Another Tool AI proposal popped out and I want to ask question: what the hell is “tool”, anyway, and how to apply this concept to powerful intelligent system? I understand that calculator is a tool, but in what sense can the process that can come up with idea of calculator from scratch be a “tool”?
I think that first immediate reaction to any “Tool AI” proposal should be a question “what is your definition of toolness and can something abiding that definition end acute risk period without risk of turning into agent itself?”

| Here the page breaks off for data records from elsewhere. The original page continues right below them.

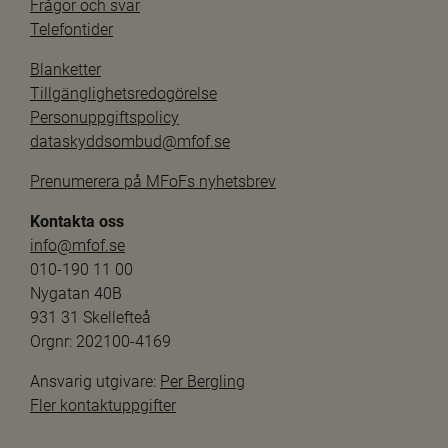
Frågor och svar
Telefontider
Blanketter
Tillgänglighetsredogörelse
Personuppgiftspolicy
dataskyddsombud@mfof.se
Prenumerera på MFoFs nyhetsbrev
Kontakta oss
info@mfof.se
010-190 11 00
Nygatan 40B
931 31 Skellefteå
Orgnr: 202100-4169
Ansvarig utgivare: 
Per Bergling
Fler kontaktuppgifter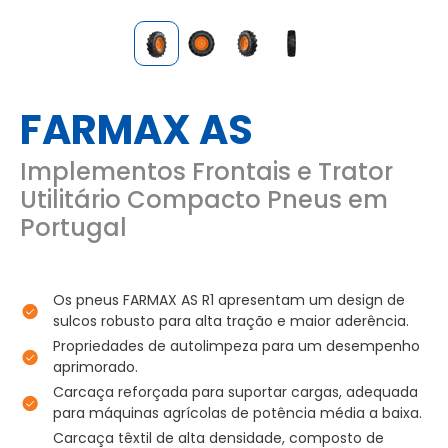
FARMAX AS
Implementos Frontais e Trator
Utilitário Compacto Pneus em
Portugal
Os pneus FARMAX AS R1 apresentam um design de
sulcos robusto para alta tração e maior aderência.
Propriedades de autolimpeza para um desempenho
aprimorado.
Carcaça reforçada para suportar cargas, adequada
para máquinas agrícolas de potência média a baixa.
Carcaça têxtil de alta densidade, composto de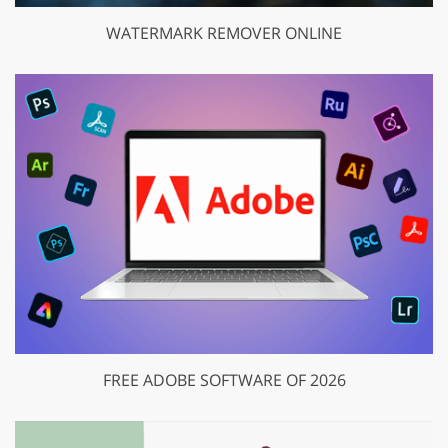
WATERMARK REMOVER ONLINE
FREE ADOBE SOFTWARE OF 2026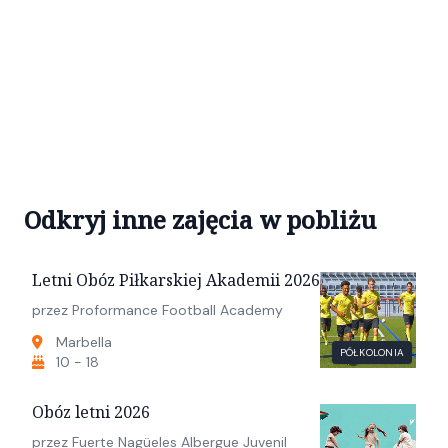
Odkryj inne zajęcia w pobliżu
Letni Obóz Piłkarskiej Akademii 2026
przez Proformance Football Academy
Marbella
PÓŁKOLONIA
10 - 18
Obóz letni 2026
przez Fuerte Nagüeles Albergue Juvenil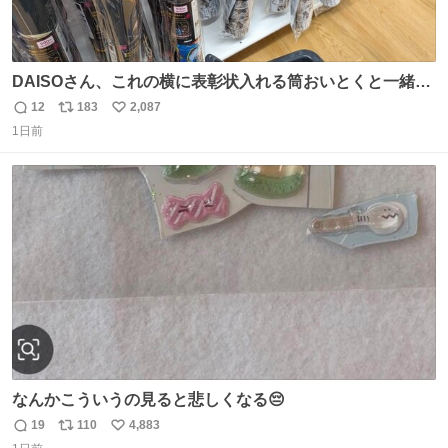
DAISOさん、これの横に表彰状入れる筒おいとくと一緒に
売れますのでご検討下さい
12
183
2,087
返
リ
い
1日前
信
ポ
い
数
ス
ね
ト
数
数
なんかこういうの見ると悲しくなる😔
19
110
4,883
返
リ
い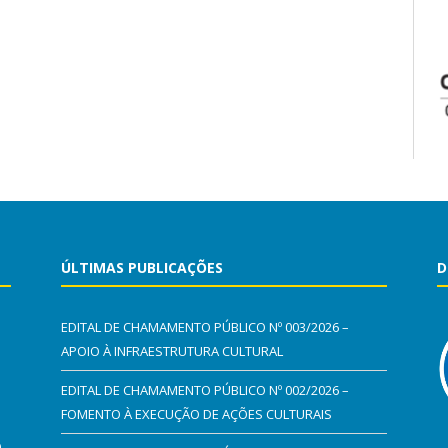
ÚLTIMAS PUBLICAÇÕES
D
EDITAL DE CHAMAMENTO PÚBLICO Nº 003/2026 –
APOIO À INFRAESTRUTURA CULTURAL
EDITAL DE CHAMAMENTO PÚBLICO Nº 002/2026 –
FOMENTO À EXECUÇÃO DE AÇÕES CULTURAIS
0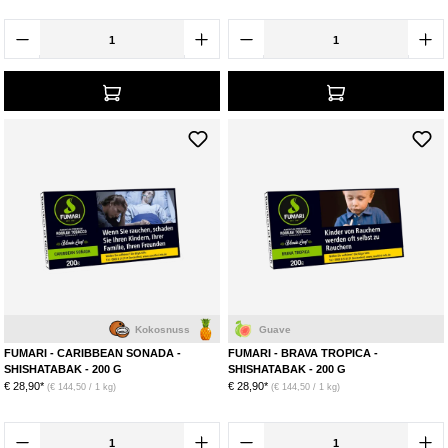
Kokosnuss
Ananas
Guave
FUMARI - CARIBBEAN SONADA -
FUMARI - BRAVA TROPICA -
SHISHATABAK - 200 G
SHISHATABAK - 200 G
€ 28,90*
€ 28,90*
(€ 144,50 / 1 kg)
(€ 144,50 / 1 kg)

The problem with such definition is that is doesn’t tell you much about how to build system with this property. It seems to me that it’s a good-old corrigibility problem.
Another Tool AI proposal popped out and I want to ask question: what the hell is “tool”, anyway, and how to apply this concept to powerful intelligent system? I understand that calculator is a tool, but in what sense can the process that can come up with idea of calculator from scratch be a “tool”? I think that first immediate reaction to any “Tool AI” proposal should be a question “what is your definition of toolness and can something abiding that definition end acute risk period without risk of turning into agent itself?”
You can define a tool as not-an-agent. Then something that can design a calculator is a tool, providing it dies nothing unless told to.
The problem with such definition is that is doesn’t tell you much about how to build system with this property. It seems to me that it’s a good-old corrigibility problem.
If you want one shot corrigibility, you have it, in LLMs. If you want some other kind of corrigibility, that’s not how tool AI is defined.